#### DATASET CONTENT

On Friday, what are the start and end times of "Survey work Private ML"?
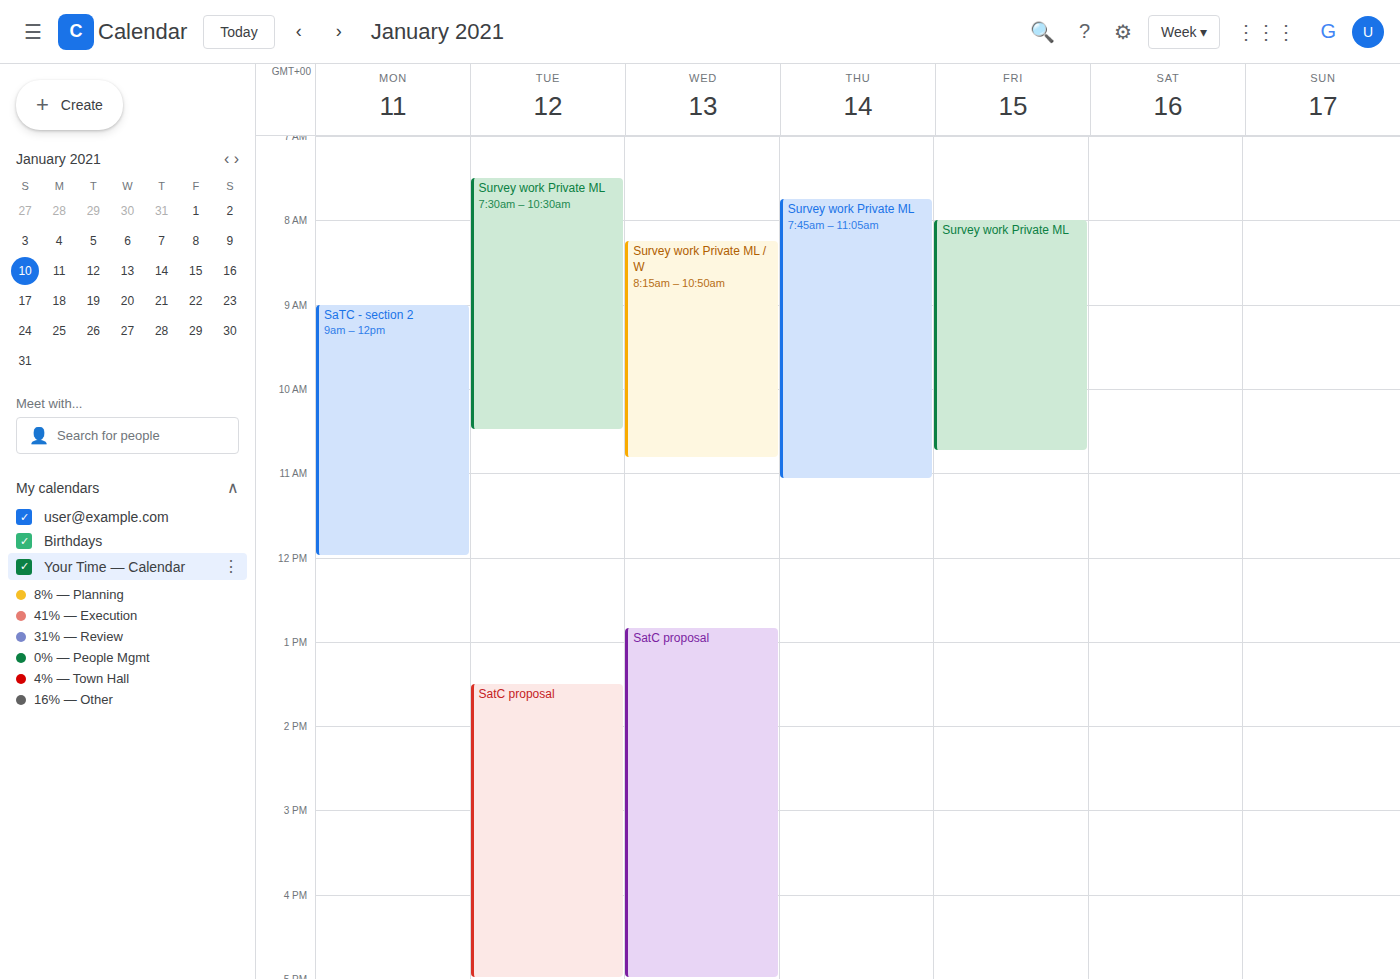
8:00 AM to 10:45 AM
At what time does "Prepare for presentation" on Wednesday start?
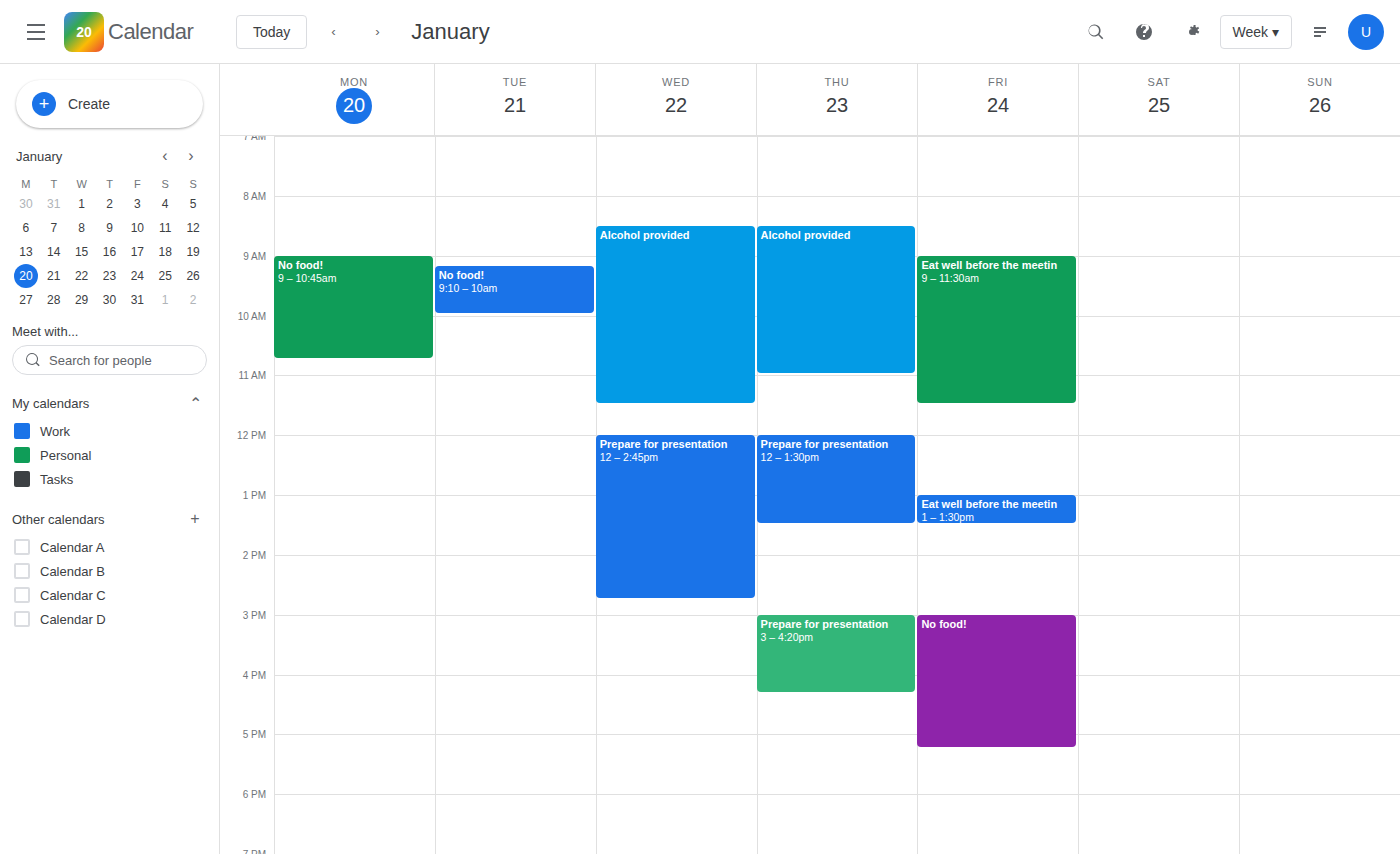
12:00 PM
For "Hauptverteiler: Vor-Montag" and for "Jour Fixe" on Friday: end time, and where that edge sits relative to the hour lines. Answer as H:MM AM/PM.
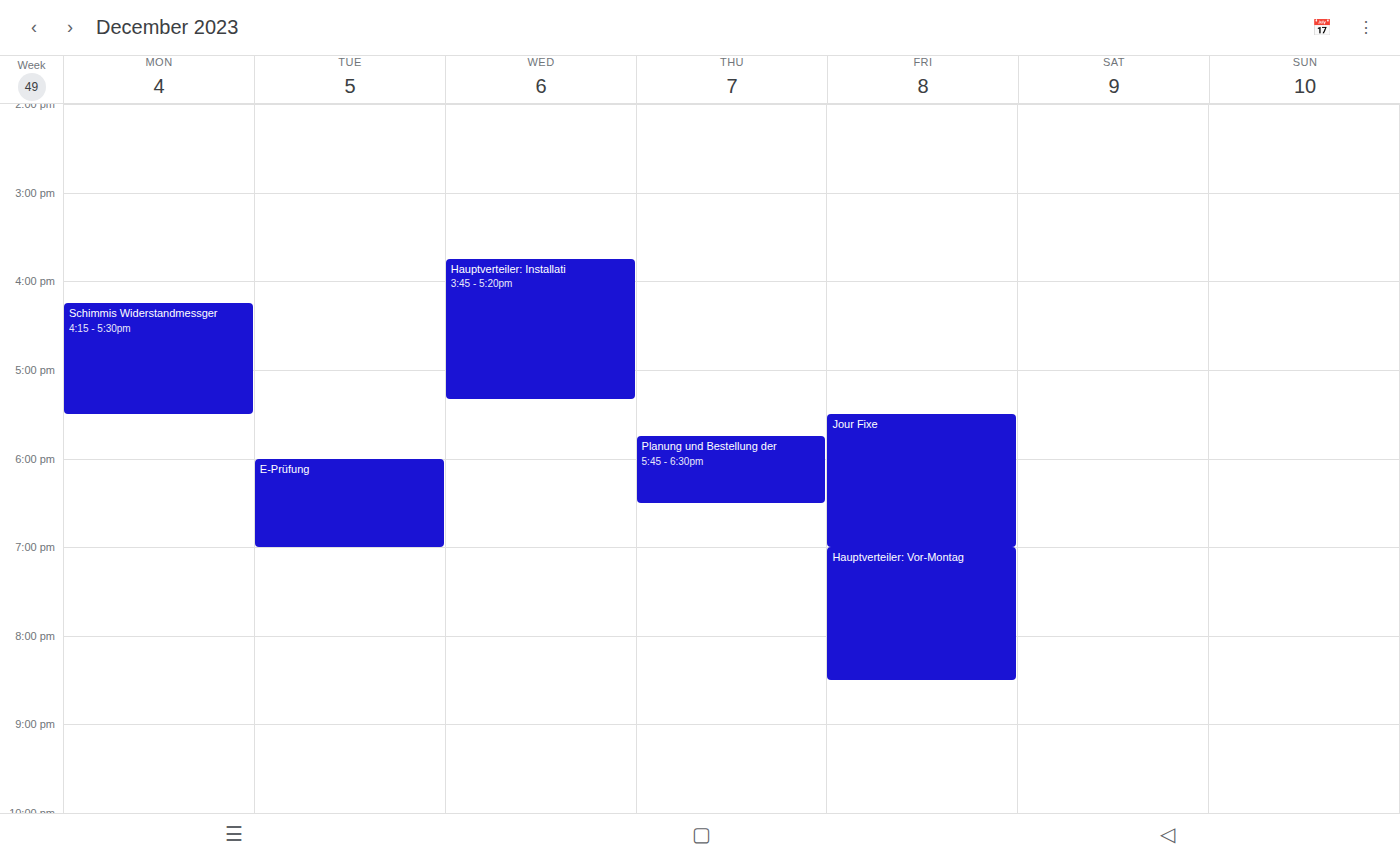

########

→ THE EXERCISE
Convert the lines above into a JSON list of strings with one string per line. Skip blank lines and leave out the pictures.

→ RESPONSE TO THE TASK
[
  "On Friday, what are the start and end times of \"Survey work Private ML\"?",
  "8:00 AM to 10:45 AM",
  "At what time does \"Prepare for presentation\" on Wednesday start?",
  "12:00 PM",
  "For \"Hauptverteiler: Vor-Montag\" and for \"Jour Fixe\" on Friday: end time, and where that edge sits relative to the hour lines. Answer as H:MM AM/PM."
]